The NRA's Wayne LaPierre speaks at Friday's press conference (Chip Somodevilla/Getty Images)
The National Rifle Association on Friday, a full week after the shooting at Sandy Hook Elementary School, gave its first response to the massacre that killed 20 schoolchildren in Newtown, Conn. Wayne LaPierre, the NRA's executive vice president, argued at a press conference in Washington, D.C., that gun control legislation would not prevent similar shootings and offered the organization's own proposal: a nationwide program that would place armed security in every school desiring protection.
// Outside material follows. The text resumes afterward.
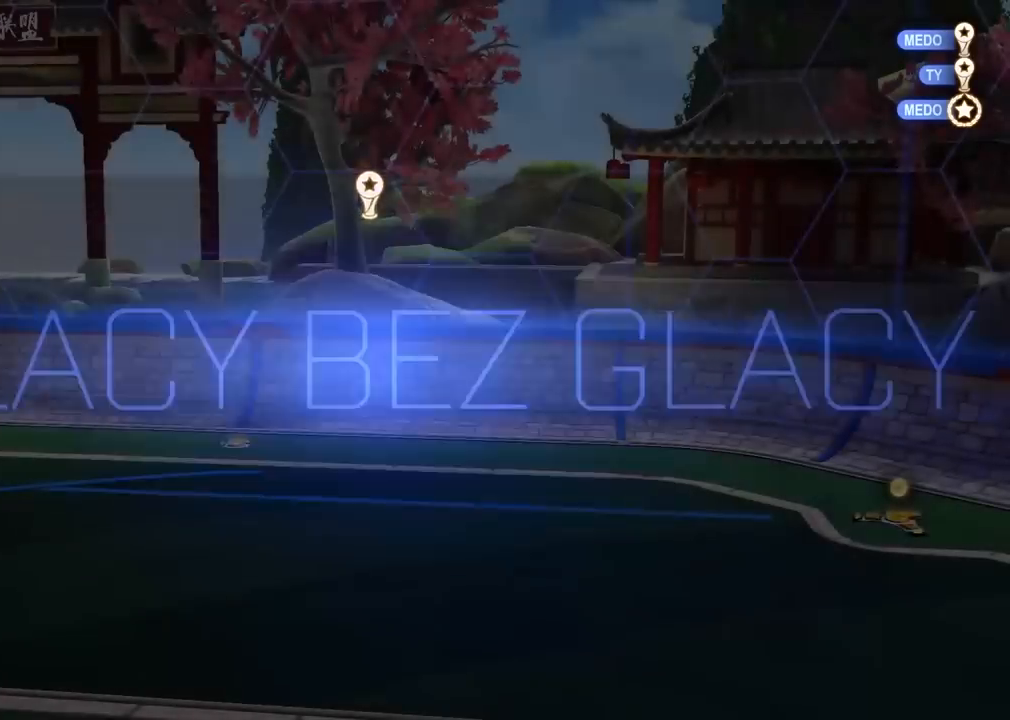
Gameplay with a controller (PlayStation layout); each line is a JSON object with the inputs held at the frame after it. "events" lists button and stick changes between this image and that frame as [ms after this image, input, new state], when the widget could be followed in between.
{"buttons": ["SELECT"], "left_stick": "center", "right_stick": "center", "events": []}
"I call on Congress today to appropriate whatever is necessary to put armed police officers in every single school in this nation," LaPierre said. The proposed program, called the National School Shield, would help train and install security at schools nationwide under the leadership of former Arkansas Republican Rep. Asa Hutchinson.
"Innocent lives might have been spared," LaPierre said, if armed security was present at Sandy Hook. "The only thing that stops a bad guy with a gun is a good guy with a gun."
LaPierre, Hutchinson and David Keene, president of the NRA, all declined to take questions from the press and said NRA press officers won't be responding to the media until Monday.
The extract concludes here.